L’essentiel émerge toujours à cause d’une privation. Notre origine a été marquée par un manque, une exclusion. Pour l’Odin Teatret l’exclusion fut double. Nous voulions faire du théâtre, entrer dans le milieu et dans l’histoire du métier, et cela nous fut interdit car on nous considérait comme incompétents, incapables, inaptes à devenir acteurs ou metteurs en scène. À cette époque, en 1964, il n’existait aucun groupe de théâtre ni culture théâtrale alternative dont nous aurions pu nous inspirer, auxquels nous aurions pu nous intégrer. Nous étions exclus. Le théâtre était pour nous une nécessité, mais personne n’avait frappé à notre porte pour nous demander de devenir des artistes parce que le monde avait besoin de nous. Nous avons assumé les conséquences de cette situation :Le théâtre n’était nécessaire que pour nous et il nous fallait donc le payer de notre poche.
Telle est l’origine de l’Odin Teatret en Norvège : un minuscule théâtre amateur qui rêve de devenir professionnel, tout juste cinq personnes qui doivent apprendre, sans aucune aide, l’essentiel de l’artisanat théâtral, seules, hors de la géographie du théâtre alors reconnu et reconnaissable.
Quelque deux ans plus tard, ce tout petit groupe se transporte au Danemark, acceptant l’offre incroyable de la municipalité d’Holstebro.
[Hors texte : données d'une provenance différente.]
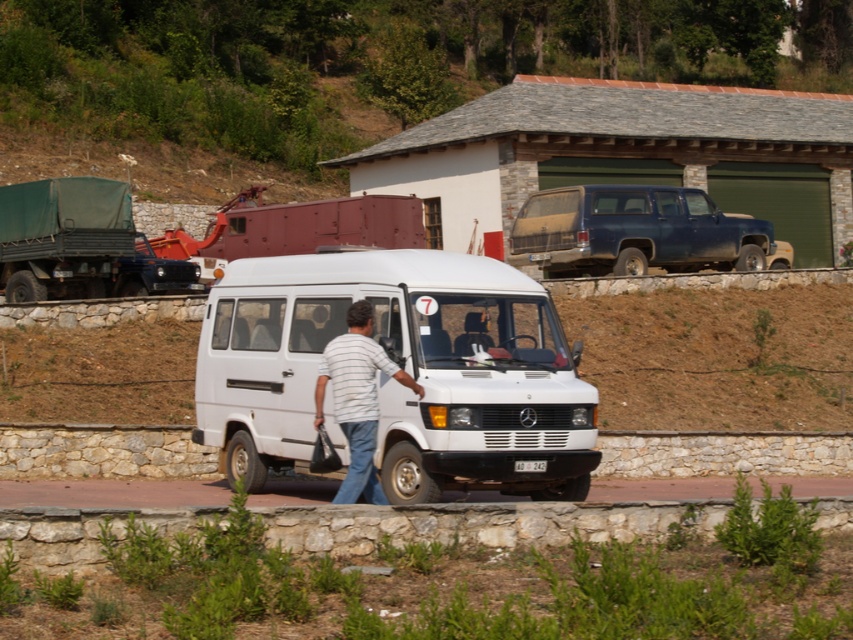
You are standing at the point marked by the coordinates point [479,524]. What object are you standing on?

The point [479,524] marks the stone curb at lower center, so you are standing on the stone curb at lower center.

Consider the image. You are a delivery driver who needs to park your vehicle in the parking lot shown in the image. You have a truck that is as tall as the striped fabric shirt at center. Can you safely park your truck in the same spot as the dirty matte blue truck at upper right without hitting the roof?

The dirty matte blue truck at upper right is much taller than the striped fabric shirt at center. Since your truck is as tall as the striped fabric shirt at center, it would be shorter than the dirty matte blue truck at upper right. Therefore, you can safely park your truck in the same spot without hitting the roof.

You are standing at the center of the image and want to walk to the dirty matte blue truck at upper right. Which direction should you move in relative to the striped fabric shirt at center?

You should move to the right of the striped fabric shirt at center to reach the dirty matte blue truck at upper right.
C’était la première fois que des « adultes », et qui plus est des responsables politiques, nous regardaient en face, donnant ainsi une valeur à ce que nous faisions. Pour la première fois nous avions le sentiment d’avoir un sens pour d’autres.
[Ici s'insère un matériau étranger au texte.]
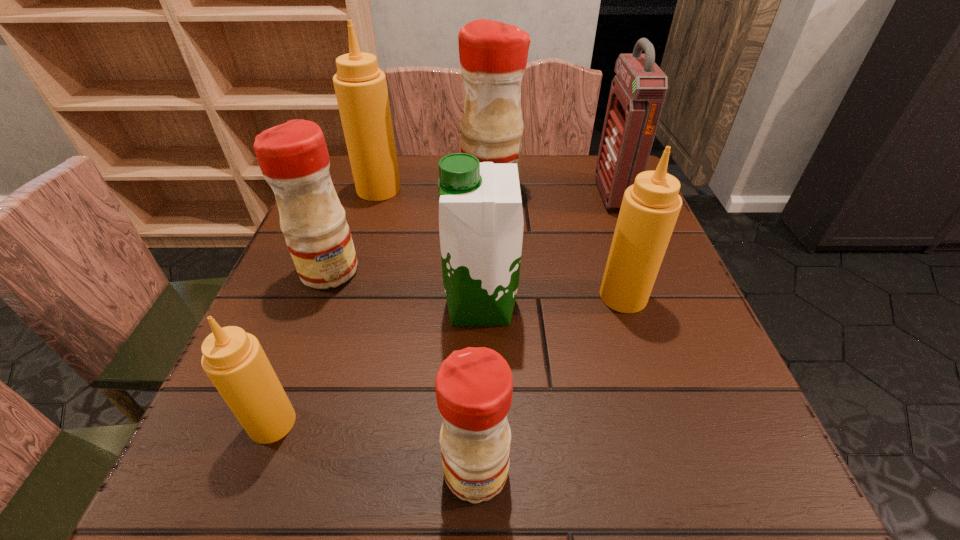
Where is `object that is the second closest to the soya milk`? Image resolution: width=960 pixels, height=540 pixels. object that is the second closest to the soya milk is located at coordinates (293, 157).

I want to click on condiment that can be found as the third closest to the nearest red condiment, so tap(293, 157).

Choose which condiment is the fourth nearest neighbor to the biggest tan condiment. Please provide its 2D coordinates. Your answer should be formatted as a tuple, i.e. [(x, y)], where the tuple contains the x and y coordinates of a point satisfying the conditions above.

[(234, 361)]

Select which tan condiment is the closest to the farthest red condiment. Please provide its 2D coordinates. Your answer should be formatted as a tuple, i.e. [(x, y)], where the tuple contains the x and y coordinates of a point satisfying the conditions above.

[(360, 86)]

Identify which tan condiment is located as the second nearest to the second farthest tan condiment. Please provide its 2D coordinates. Your answer should be formatted as a tuple, i.e. [(x, y)], where the tuple contains the x and y coordinates of a point satisfying the conditions above.

[(234, 361)]

Point out which red condiment is positioned as the second nearest to the smallest tan condiment. Please provide its 2D coordinates. Your answer should be formatted as a tuple, i.e. [(x, y)], where the tuple contains the x and y coordinates of a point satisfying the conditions above.

[(293, 157)]

The height and width of the screenshot is (540, 960). I want to click on red condiment that stands as the closest to the smallest red condiment, so [293, 157].

What are the coordinates of `blank space that satisfies the following two spatial constraints: 1. on the back side of the nearest red condiment; 2. on the right side of the rightmost condiment` in the screenshot? It's located at (477, 296).

This screenshot has width=960, height=540. Find the location of `free space that satisfies the following two spatial constraints: 1. on the front side of the nearest red condiment; 2. on the left side of the leftmost red condiment`. free space that satisfies the following two spatial constraints: 1. on the front side of the nearest red condiment; 2. on the left side of the leftmost red condiment is located at coordinates (254, 471).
Notre transfert à Holstebro fut pour nous une mutilation car nous parlions une langue étrangère. Nous fûmes privés de la parole qui était alors le moyen de communication essentiel au théâtre. En Norvège nous étions un groupe de théâtre norvégien, constitué d’acteurs norvégiens — et d’un auteur norvégien, Jens Bjürneboe —, qui jouaient pour des spectateurs norvégiens. À Holstebro nous devenions un groupe scandinave, avec des acteurs venus de Suède, de Norvège, de Finlande et du Danemark et qui avaient beaucoup de mal à communiquer par la parole avec leurs spectateurs. On ne peut pas comprendre l’histoire de l’‘Odin Teatret si l’on ne tient pas compte de ces deux exclusions : le refus du milieu théâtral et l’amputation de la langue. Cette situation d’infériorité et cette mutilation devinrent notre fierté et notre force. Nous étions à nouveau face à cette interrogation : où pouvions-nous apprendre l’essentiel ? Les vivants ne voulaient pas, ne pouvaient pas. À qui devions-nous nous adresser ?
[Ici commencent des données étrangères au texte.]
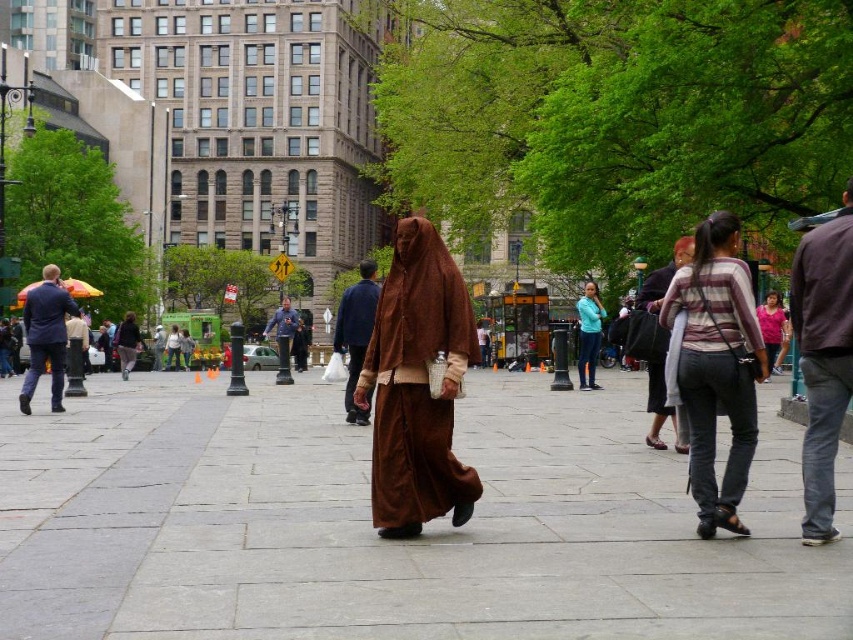
Question: Which point is farther from the camera taking this photo?

Choices:
 (A) (401, 419)
 (B) (479, 410)
 (C) (131, 337)

Answer: (C)

Question: Among these objects, which one is nearest to the camera?

Choices:
 (A) blue denim jacket at center
 (B) matte black suit at left
 (C) dark brown leather jacket at right
 (D) brown fabric hood at center

Answer: (C)

Question: Is gray stone pavement at center thinner than matte brown robe at center?

Choices:
 (A) no
 (B) yes

Answer: (A)

Question: Is matte black suit at left wider than blue denim jacket at center?

Choices:
 (A) no
 (B) yes

Answer: (A)

Question: Among these points, which one is nearest to the camera?

Choices:
 (A) (672, 563)
 (B) (131, 349)
 (C) (598, 304)

Answer: (A)

Question: Is striped sweater at right bigger than matte black suit at left?

Choices:
 (A) yes
 (B) no

Answer: (B)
Le théâtre devint le Lieu où les vivants rencontraient les non-vivants. Pas seulement les morts, mais ceux qui n’étaient pas encore nés. C’est à eux qu’il faut s’adresser quand le présent te dédaigne. Tu peux alors parler avec assurance, avec des cris et des silences, aux frères aînés qui t’ont précédé et aux frères cadets qui te suivront, à ceux qui ont déjà vécu cette expérience et à ceux qui rencontreront les situations où tu te trouves : raillé par l’esprit du temps, seul face à l’indifférence de la société et à la froideur du métier.